=== Begin Enclosure ===

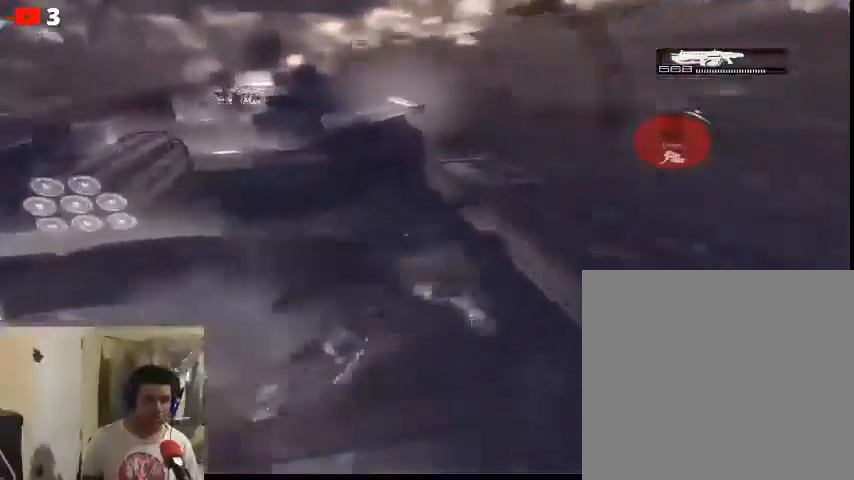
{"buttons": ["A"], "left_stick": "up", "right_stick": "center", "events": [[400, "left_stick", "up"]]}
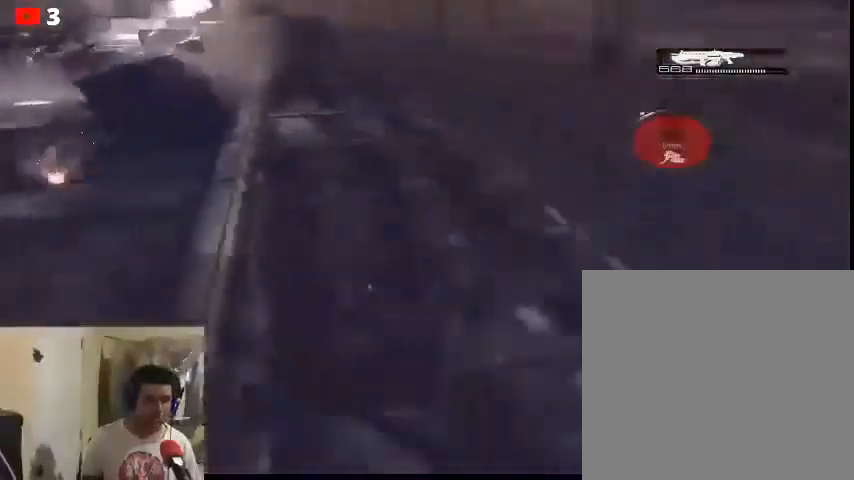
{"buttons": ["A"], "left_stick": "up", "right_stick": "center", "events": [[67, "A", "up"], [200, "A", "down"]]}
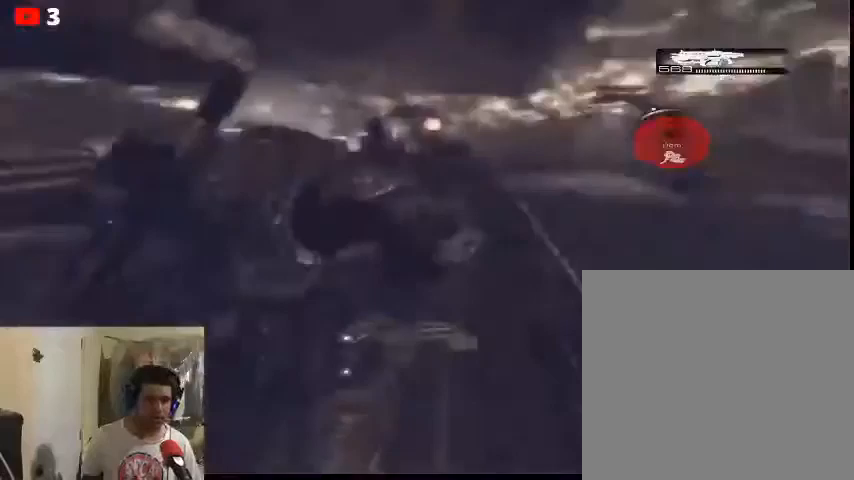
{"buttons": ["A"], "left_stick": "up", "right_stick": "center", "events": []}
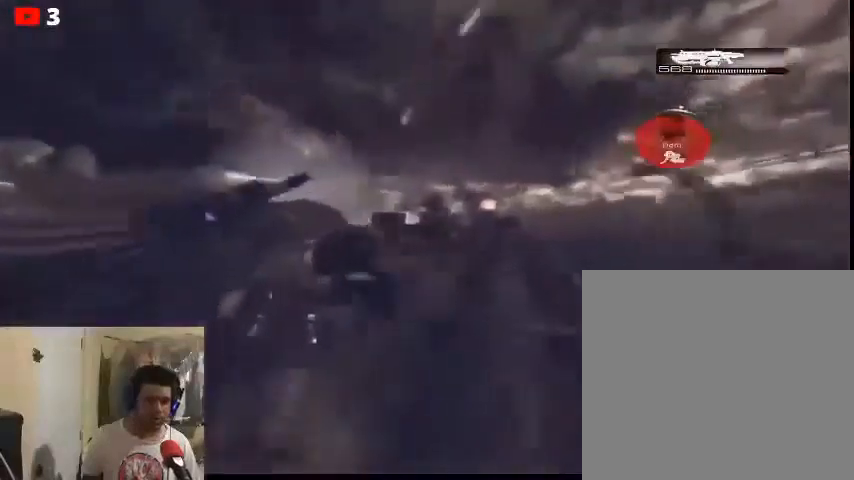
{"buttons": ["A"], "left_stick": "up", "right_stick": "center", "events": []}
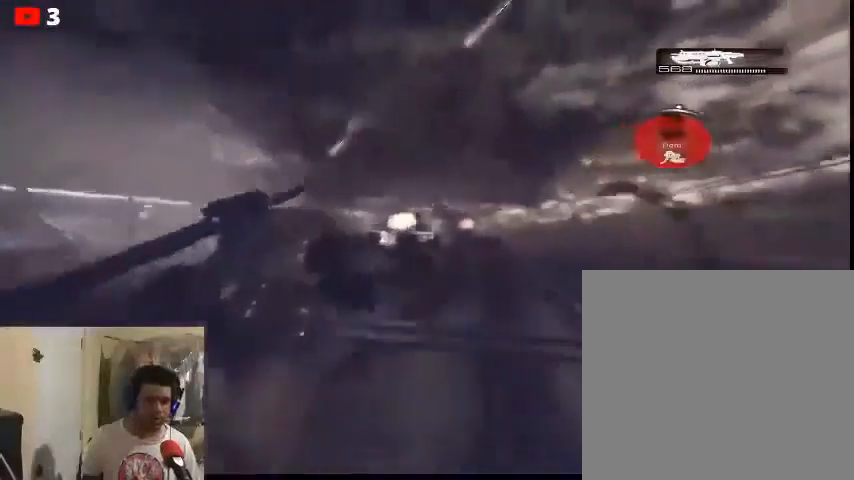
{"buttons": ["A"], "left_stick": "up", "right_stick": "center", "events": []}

=== End Enclosure ===

**Work to complete**:
Please restate the whole listing exactly, without any of its pictures.

**Task answer**:
{"buttons": ["A"], "left_stick": "up", "right_stick": "center", "events": [[400, "left_stick", "up"]]}
{"buttons": ["A"], "left_stick": "up", "right_stick": "center", "events": [[67, "A", "up"], [200, "A", "down"]]}
{"buttons": ["A"], "left_stick": "up", "right_stick": "center", "events": []}
{"buttons": ["A"], "left_stick": "up", "right_stick": "center", "events": []}
{"buttons": ["A"], "left_stick": "up", "right_stick": "center", "events": []}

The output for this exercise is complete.